(DATA EXTRACT begins)

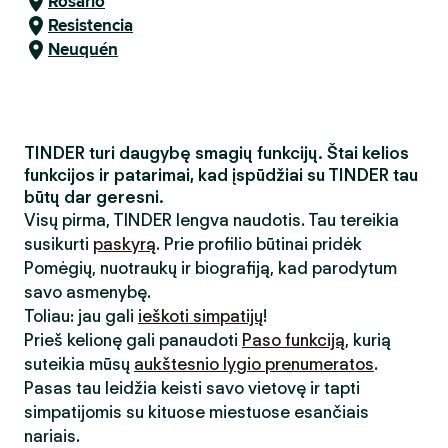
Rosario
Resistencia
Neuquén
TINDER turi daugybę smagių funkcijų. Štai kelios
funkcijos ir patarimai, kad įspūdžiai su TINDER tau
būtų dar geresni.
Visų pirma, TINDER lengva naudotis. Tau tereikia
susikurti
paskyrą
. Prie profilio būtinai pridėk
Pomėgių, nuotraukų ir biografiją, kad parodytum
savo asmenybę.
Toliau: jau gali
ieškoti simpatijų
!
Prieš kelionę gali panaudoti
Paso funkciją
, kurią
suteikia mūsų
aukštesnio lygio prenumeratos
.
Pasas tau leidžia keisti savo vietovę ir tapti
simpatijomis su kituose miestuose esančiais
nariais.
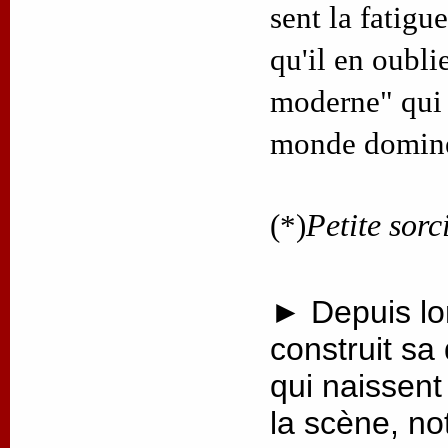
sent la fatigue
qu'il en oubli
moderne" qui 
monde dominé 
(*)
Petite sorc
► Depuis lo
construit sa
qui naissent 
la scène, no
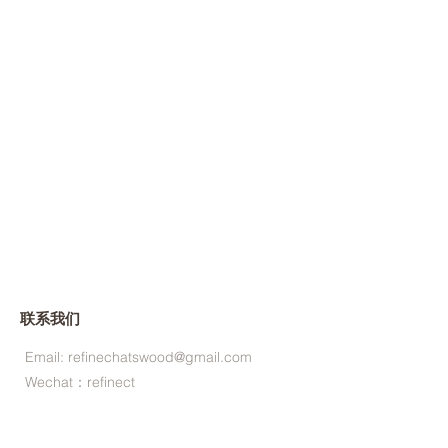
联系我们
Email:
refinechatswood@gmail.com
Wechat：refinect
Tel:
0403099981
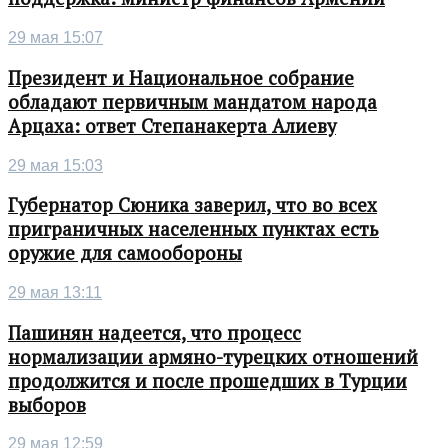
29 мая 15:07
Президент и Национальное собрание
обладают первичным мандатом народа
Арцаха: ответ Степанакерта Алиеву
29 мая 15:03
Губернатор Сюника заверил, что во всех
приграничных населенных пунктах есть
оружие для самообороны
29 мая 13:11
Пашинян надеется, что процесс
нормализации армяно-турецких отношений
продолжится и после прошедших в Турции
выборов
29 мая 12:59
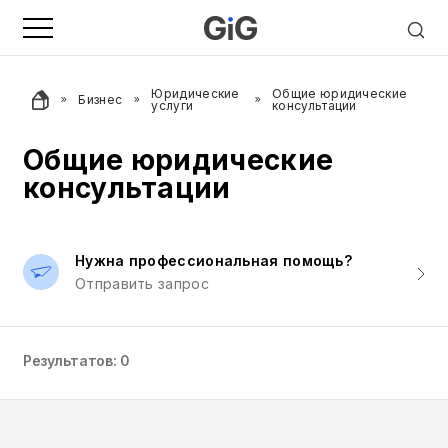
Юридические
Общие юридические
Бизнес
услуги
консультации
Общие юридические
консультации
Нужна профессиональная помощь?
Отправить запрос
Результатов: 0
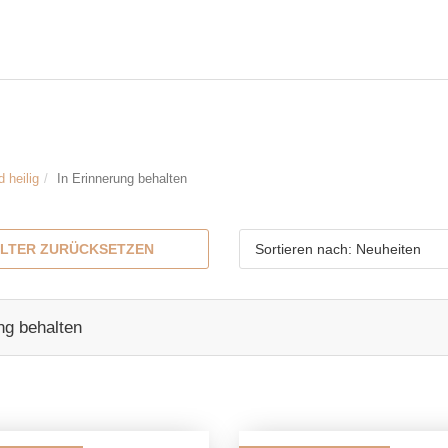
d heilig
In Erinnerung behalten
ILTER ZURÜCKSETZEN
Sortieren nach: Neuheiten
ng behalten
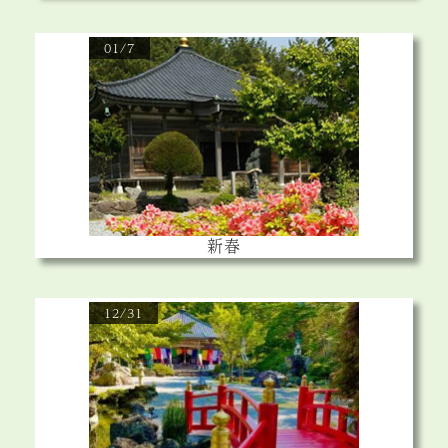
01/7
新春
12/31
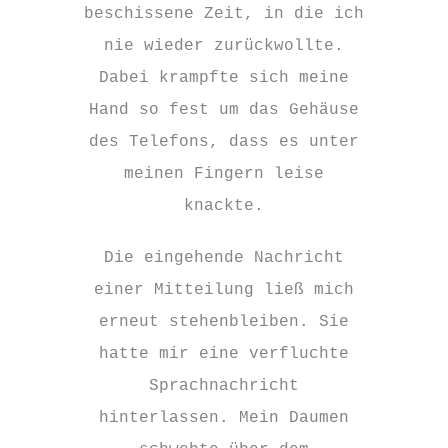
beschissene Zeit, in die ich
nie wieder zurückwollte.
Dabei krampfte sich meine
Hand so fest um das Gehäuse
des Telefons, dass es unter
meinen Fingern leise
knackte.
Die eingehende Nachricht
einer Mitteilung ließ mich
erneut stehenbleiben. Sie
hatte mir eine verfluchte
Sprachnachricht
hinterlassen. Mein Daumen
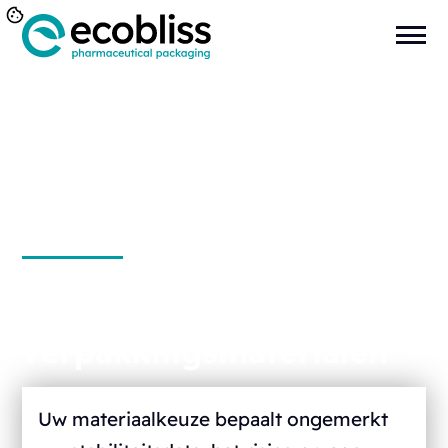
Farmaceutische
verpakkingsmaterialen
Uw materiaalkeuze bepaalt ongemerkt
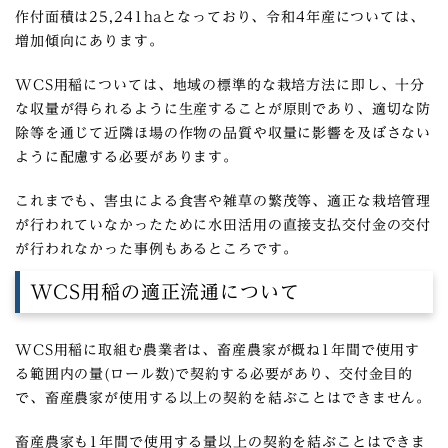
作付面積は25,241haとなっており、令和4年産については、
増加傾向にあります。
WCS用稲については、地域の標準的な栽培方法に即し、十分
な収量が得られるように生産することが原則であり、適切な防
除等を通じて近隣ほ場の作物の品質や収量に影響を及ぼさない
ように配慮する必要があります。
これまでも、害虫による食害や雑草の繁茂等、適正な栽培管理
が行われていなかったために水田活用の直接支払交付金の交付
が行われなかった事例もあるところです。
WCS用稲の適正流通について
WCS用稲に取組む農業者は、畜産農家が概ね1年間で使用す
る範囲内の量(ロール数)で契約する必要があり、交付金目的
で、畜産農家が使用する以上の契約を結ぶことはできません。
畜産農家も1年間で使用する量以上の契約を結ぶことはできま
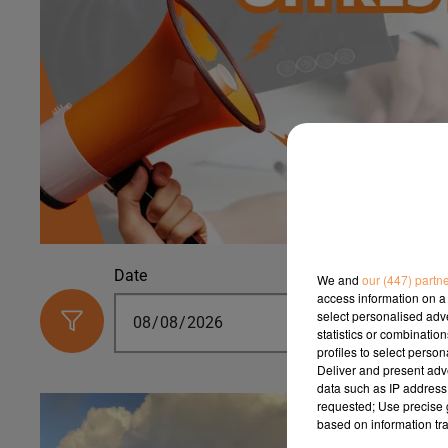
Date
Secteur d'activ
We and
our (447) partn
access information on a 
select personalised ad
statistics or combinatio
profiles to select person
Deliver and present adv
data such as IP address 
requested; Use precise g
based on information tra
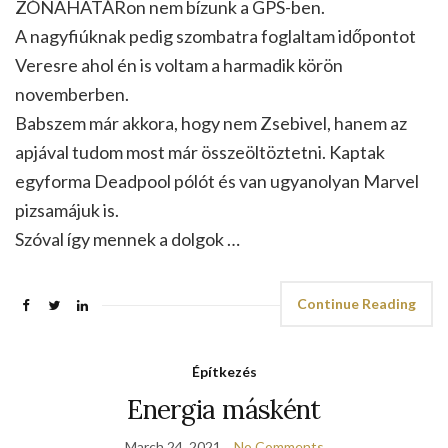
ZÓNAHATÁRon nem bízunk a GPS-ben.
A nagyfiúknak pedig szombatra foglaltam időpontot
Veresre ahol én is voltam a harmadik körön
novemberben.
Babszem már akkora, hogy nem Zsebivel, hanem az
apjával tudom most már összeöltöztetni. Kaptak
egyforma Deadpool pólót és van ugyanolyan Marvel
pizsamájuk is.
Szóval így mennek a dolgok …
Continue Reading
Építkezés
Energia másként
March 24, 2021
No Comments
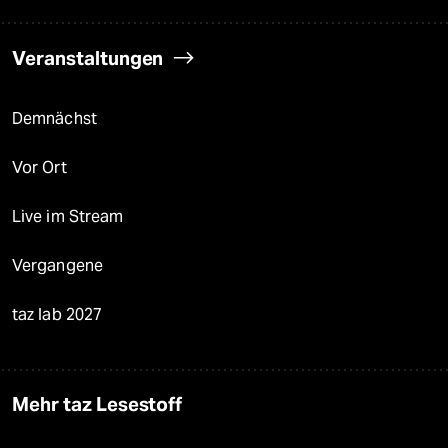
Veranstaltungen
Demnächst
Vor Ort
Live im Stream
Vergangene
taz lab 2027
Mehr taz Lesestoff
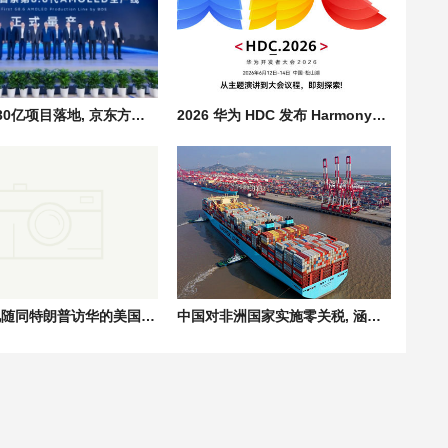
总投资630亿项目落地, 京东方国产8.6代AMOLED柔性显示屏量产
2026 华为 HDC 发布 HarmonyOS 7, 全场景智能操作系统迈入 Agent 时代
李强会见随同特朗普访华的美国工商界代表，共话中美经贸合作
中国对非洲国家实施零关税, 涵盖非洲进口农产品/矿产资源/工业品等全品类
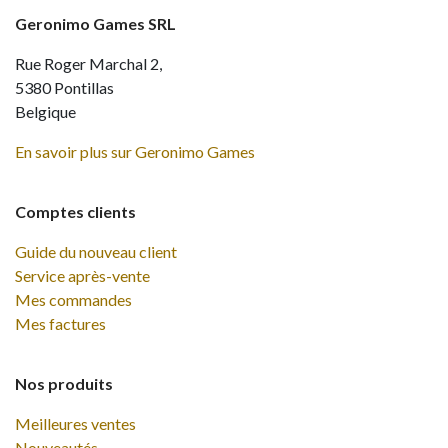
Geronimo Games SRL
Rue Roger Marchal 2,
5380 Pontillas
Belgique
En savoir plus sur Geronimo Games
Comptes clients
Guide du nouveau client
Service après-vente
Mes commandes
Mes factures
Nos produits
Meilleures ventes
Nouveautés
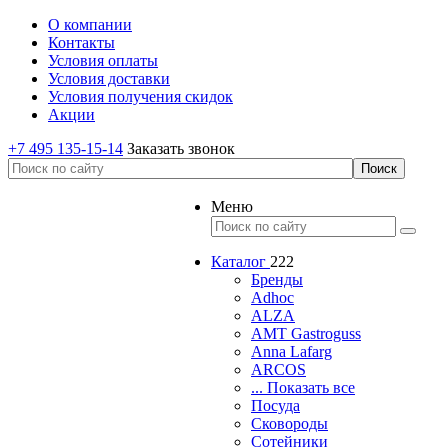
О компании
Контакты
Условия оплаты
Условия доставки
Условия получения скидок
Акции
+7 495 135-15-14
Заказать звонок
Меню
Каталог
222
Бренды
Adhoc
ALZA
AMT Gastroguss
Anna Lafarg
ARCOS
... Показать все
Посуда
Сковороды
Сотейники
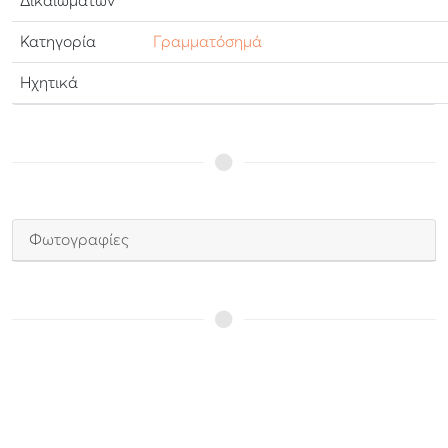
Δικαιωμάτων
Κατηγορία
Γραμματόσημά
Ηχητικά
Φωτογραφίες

(DATA EXTRACT ends)

● **YOUR INSTRUCTIONS**
Leave out any pictures and return exactly the lines from the beginning of the data through the line with "erneut stehenbleiben. Sie", inclusive.

● **EXPECTED ANSWER**
Rosario
Resistencia
Neuquén
TINDER turi daugybę smagių funkcijų. Štai kelios
funkcijos ir patarimai, kad įspūdžiai su TINDER tau
būtų dar geresni.
Visų pirma, TINDER lengva naudotis. Tau tereikia
susikurti
paskyrą
. Prie profilio būtinai pridėk
Pomėgių, nuotraukų ir biografiją, kad parodytum
savo asmenybę.
Toliau: jau gali
ieškoti simpatijų
!
Prieš kelionę gali panaudoti
Paso funkciją
, kurią
suteikia mūsų
aukštesnio lygio prenumeratos
.
Pasas tau leidžia keisti savo vietovę ir tapti
simpatijomis su kituose miestuose esančiais
nariais.
sent la fatigue
qu'il en oubli
moderne" qui 
monde dominé 
(*)
Petite sorc
► Depuis lo
construit sa
qui naissent 
la scène, no
联系我们
Email:
refinechatswood@gmail.com
Wechat：refinect
Tel:
0403099981
29 мая 15:07
Президент и Национальное собрание
обладают первичным мандатом народа
Арцаха: ответ Степанакерта Алиеву
29 мая 15:03
Губернатор Сюника заверил, что во всех
приграничных населенных пунктах есть
оружие для самообороны
29 мая 13:11
Пашинян надеется, что процесс
нормализации армяно-турецких отношений
продолжится и после прошедших в Турции
выборов
29 мая 12:59
Юридические
Общие юридические
Бизнес
услуги
консультации
Общие юридические
консультации
Нужна профессиональная помощь?
Отправить запрос
Результатов: 0
d heilig
In Erinnerung behalten
ILTER ZURÜCKSETZEN
Sortieren nach: Neuheiten
ng behalten
01/7
新春
12/31
beschissene Zeit, in die ich
nie wieder zurückwollte.
Dabei krampfte sich meine
Hand so fest um das Gehäuse
des Telefons, dass es unter
meinen Fingern leise
knackte.
Die eingehende Nachricht
einer Mitteilung ließ mich
erneut stehenbleiben. Sie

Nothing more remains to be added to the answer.